Minister Harris said work is also under way in relation to the recommendations of the Oireachtas Committee on the Eighth Amendment, including counselling and support facilities for women during and after pregnancy, contraception and perinatal care.
Minister for Children Katherine Zappone has said that "as a feminist, a progressive, and a life-long activist for social justice I am proud to be part of the Government" that is bringing forward the referendum on the Eighth Amendment.
Fine Gael TD Peter Fitzpatrick described the introduction of the bill as "a very sad day."
Mr Fitzpatrick, who was a member of the Oireachtas committee, said abortion ends a life and removing the amendment would lead to more abortions and babies losing their lives.
McGrath critical of 'mad rush' towards May referendum date
Independent TD Mattie McGrath has said he had a lot of concerns about the "very rushed nature" of the legislation being put before the Dáil.
He said the manner in which the Government has dealt with the referendum bill has been "nothing short of disgraceful" adding that there was no rationale for the "mad rush to May 25th."
He said: "The question we must now ask is if we want to hand such power over to our political leaders, and can we live with the consequences if we do?"
Article 43.3.3 has not stopped terminations - Kelleher
Fianna Fáil's Health Spokesperson Billy Kelleher said there needs to be a realisation that the status quo cannot remain.
He said that we do have abortion in Ireland, it has just been displaced to other countries, so article 40.3.3 has not stopped terminations.
He said people are asking "can we trust politicians if we amend Article 40.3.3?
"Of course the corollary of that is that they are basically saying that we can't trust women because all we are going to do is to legislate to allow a woman to make a decision."
McDonald: Legislation will be subject to review of courts
Sinn Féin leader Mary Lou McDonald described repeal of the Eighth Amendment as an "absolute necessity", saying it should never have been part of the Constitution and inserting it in 1983 was a mistake.
"It is time to own up to that mistake and correct it," she told the Dáil.
"Anyone who argues that the courts have been written out of the scenario, that this is some kind of carte blanche for untrustworthy politicians, are misleading and wilfully misleading public opinion.

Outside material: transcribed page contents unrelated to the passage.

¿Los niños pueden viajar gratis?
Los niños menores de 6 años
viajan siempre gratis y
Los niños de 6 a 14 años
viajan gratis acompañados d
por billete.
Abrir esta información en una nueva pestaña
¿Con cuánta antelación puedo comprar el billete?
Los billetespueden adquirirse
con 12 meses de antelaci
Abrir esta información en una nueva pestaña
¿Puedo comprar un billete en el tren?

"Legislation that comes through this house is subject to review of the courts, full stop."
'Momentous' day says Labour's Jan O'Sullivan
Labour TD Jan O'Sullivan said this is a "momentous" day that she very much welcomes. She said we do have abortion in Ireland, we just do not have medical terminations on "the soil of Ireland."
Party colleague Joan Burton has said described the decision of the Oireachtas committee in relation to the 12-week provision as a "conservative measure."

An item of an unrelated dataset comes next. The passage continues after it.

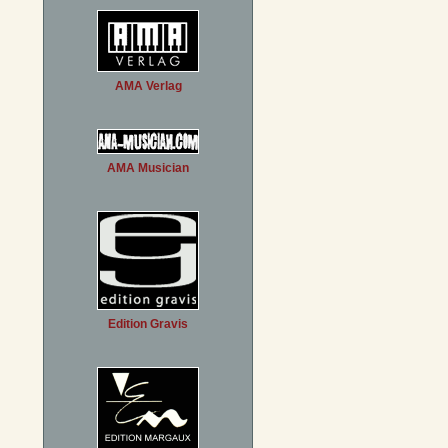
AMA Verlag
AMA Musician
Edition Gravis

She said some media has got carried away by indicating that it's "some kind of thing that will turn Ireland upside down."
Ms Burton said there should be confidence in proposing the 12-week provision as an appropriate situation for the vast majority of cases, where people decide to have terminations for their own reasons.

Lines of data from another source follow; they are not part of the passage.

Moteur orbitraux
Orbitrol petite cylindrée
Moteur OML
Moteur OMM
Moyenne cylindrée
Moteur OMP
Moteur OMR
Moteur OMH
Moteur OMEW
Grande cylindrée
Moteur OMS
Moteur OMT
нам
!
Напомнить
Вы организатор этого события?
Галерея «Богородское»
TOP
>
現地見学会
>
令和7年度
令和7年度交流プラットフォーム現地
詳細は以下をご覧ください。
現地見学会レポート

Injustice has to be corrected - Coppinger
Solidarity-PBP TD Ruth Coppinger said an injustice had to be corrected, saying the Eighth Amendment was a symbol of how women's sexuality has been controlled for far too long.
Independents4Change TD Clare Daly welcomed the recent judgment of the Surpreme Court on the unborn, describing it as "helpful and clear in its ruling."
She said the ruling did not mean the unborn had no rights, it meant the unborn did not have the equal rights as a grown woman.
The Irish language wording for the clause to be inserted into the Constitution if the Eighth Amendment is repealed has also been published.
This is important as the Irish language version of Bunreacht na hÉireann takes precedence over the English language version.
It reads as follows: "Féadfar socrú a dhéanamh le dlí chun foirceannadh toirchis a rialáil."